Avoiding identity theft doesn’t always mean buying expensive identity protection services. While many people purchase these and find them very beneficial, other people prefer to do things on their own. Some people also just don’t have the money to spend-but they still want to protect their good name and their credit rating.
A poor credit rating can cause a lot of difficulties, so avoiding credit problems is important. Once a person becomes a victim of identity fraud, it can take months or years to correct it, and it can also cost thousands of dollars. Stopping it before it gets started is a much better choice than trying to correct it later.

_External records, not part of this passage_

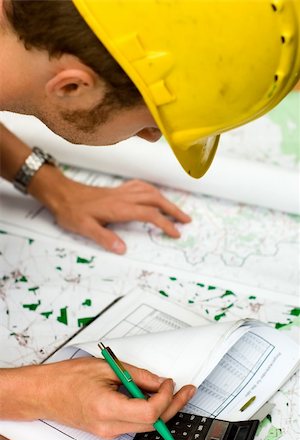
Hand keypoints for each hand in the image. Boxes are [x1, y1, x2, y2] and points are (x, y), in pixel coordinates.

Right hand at [1, 359, 195, 437]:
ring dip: (162, 409)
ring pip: (145, 426)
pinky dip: (147, 410)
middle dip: (173, 405)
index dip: (166, 397)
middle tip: (186, 390)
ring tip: (171, 390)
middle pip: (152, 423)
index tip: (170, 382)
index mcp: (107, 408)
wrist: (45, 392)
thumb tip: (159, 381)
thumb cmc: (67, 378)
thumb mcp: (106, 368)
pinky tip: (151, 395)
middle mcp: (109, 426)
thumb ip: (136, 375)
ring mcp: (107, 432)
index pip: (149, 412)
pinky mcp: (106, 430)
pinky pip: (134, 423)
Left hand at [29, 166, 190, 252]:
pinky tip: (153, 194)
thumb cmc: (72, 211)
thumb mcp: (84, 228)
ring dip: (166, 199)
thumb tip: (123, 249)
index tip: (176, 233)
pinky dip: (152, 190)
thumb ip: (104, 238)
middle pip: (156, 199)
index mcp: (119, 208)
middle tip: (186, 220)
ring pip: (150, 191)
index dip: (165, 223)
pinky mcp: (117, 190)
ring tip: (175, 209)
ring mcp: (121, 192)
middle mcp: (124, 198)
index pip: (149, 214)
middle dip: (173, 209)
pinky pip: (140, 186)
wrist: (62, 193)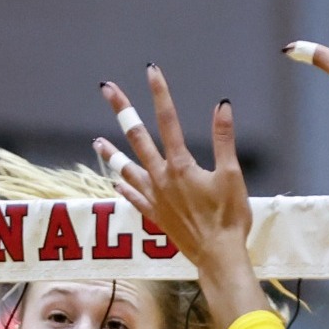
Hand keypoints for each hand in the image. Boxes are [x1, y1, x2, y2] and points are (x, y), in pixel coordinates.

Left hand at [94, 66, 272, 328]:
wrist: (218, 256)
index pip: (168, 121)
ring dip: (112, 154)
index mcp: (181, 166)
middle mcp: (161, 178)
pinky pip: (133, 198)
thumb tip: (222, 106)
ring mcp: (154, 198)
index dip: (160, 94)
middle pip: (137, 138)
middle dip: (123, 111)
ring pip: (127, 170)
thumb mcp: (231, 175)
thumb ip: (224, 139)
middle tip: (107, 90)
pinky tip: (115, 181)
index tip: (151, 72)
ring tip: (97, 142)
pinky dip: (123, 187)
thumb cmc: (229, 217)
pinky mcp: (154, 215)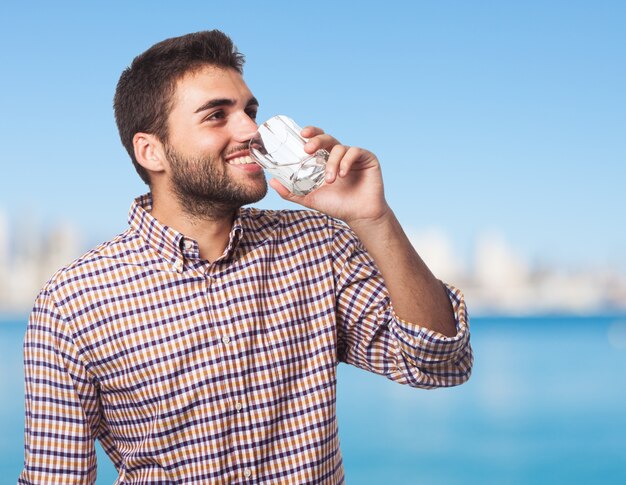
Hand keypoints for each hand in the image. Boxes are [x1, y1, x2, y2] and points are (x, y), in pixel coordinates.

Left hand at [270, 126, 390, 224]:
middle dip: (316, 140)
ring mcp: (353, 156)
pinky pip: (355, 152)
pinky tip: (342, 174)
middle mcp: (338, 155)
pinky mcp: (367, 158)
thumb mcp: (310, 198)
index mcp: (325, 160)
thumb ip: (291, 191)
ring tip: (330, 180)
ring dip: (332, 163)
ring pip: (339, 147)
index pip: (317, 140)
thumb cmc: (336, 205)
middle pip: (327, 138)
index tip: (301, 134)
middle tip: (307, 149)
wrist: (359, 215)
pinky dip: (346, 162)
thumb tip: (271, 181)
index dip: (310, 133)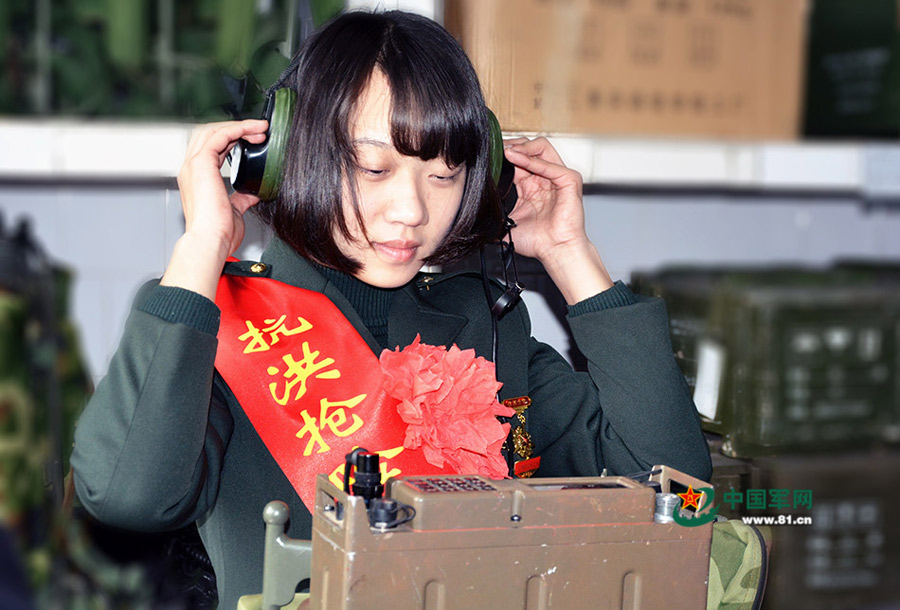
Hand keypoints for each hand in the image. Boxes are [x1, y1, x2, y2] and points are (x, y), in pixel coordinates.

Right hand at [161, 119, 268, 298]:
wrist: (210, 241)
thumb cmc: (218, 233)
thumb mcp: (234, 211)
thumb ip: (241, 199)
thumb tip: (252, 194)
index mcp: (197, 179)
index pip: (212, 148)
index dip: (232, 140)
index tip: (254, 141)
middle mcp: (191, 169)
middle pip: (209, 134)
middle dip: (235, 129)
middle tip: (259, 132)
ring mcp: (193, 165)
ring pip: (213, 130)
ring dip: (238, 126)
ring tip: (259, 129)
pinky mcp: (201, 163)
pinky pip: (219, 135)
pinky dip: (236, 129)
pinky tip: (252, 130)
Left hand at [503, 137, 613, 303]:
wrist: (555, 251)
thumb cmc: (539, 242)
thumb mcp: (508, 224)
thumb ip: (494, 217)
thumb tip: (472, 221)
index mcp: (532, 185)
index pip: (519, 159)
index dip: (504, 153)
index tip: (489, 153)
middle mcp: (546, 178)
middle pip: (531, 147)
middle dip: (513, 144)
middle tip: (497, 148)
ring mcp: (559, 177)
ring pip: (542, 147)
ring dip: (522, 146)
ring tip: (506, 151)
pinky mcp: (570, 180)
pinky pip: (550, 164)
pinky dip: (532, 160)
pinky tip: (516, 159)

Simple Consumer Protection Tips
Whether a consumer belongs to an identity protection service, uses software to help protect his identity, or chooses to have identity theft lawyers on retainer, there are still steps he can take all on his own in order to protect himself more fully. These include the following:
- Don’t give out a social security number unless it’s absolutely necessary (employment, tax returns, etc).
- Don’t carry a social security card around. Leave it in a secure place at home.
- Add fraud alerts to credit reports at all three bureaus.
- Check credit reports from all three credit bureaus at least once a year and dispute any items that are fraudulent or incorrect.
- Pay attention to the privacy and security measures in place on Websites when buying online.
Just by taking simple measures, a consumer can help to avoid identity theft. These measures don’t guarantee safety, but they do help reduce the number of people who need identity theft lawyers or who see their credit rating come back too low to be approved for a loan, simply because someone has done damage to their credit that they weren’t aware of.
Identity Theft Victims Have Rights
People who have been victims of identity theft often find that identity theft lawyers are necessary to straighten things out. This can cost a lot of money and take a long time. Other people choose to tackle the theft problem themselves, and they don’t always know who to contact or where to turn.
Overall, there are two places that identity fraud victims should contact first: the Federal Trade Commission (FTC) and the local police or sheriffs department. Contacting both of these organizations will ensure that all of the proper authorities are notified and have access to the information, which can help stop identity thieves across state lines.
Once the authorities have been notified, an identity theft victim should contact the credit bureaus and request copies of his credit report. He should also request a fraud alert to be placed on his credit reports, which will stop more credit from being opened in his name. At that point, and with the information from the authorities, disputes and a clean up of the credit reports can begin.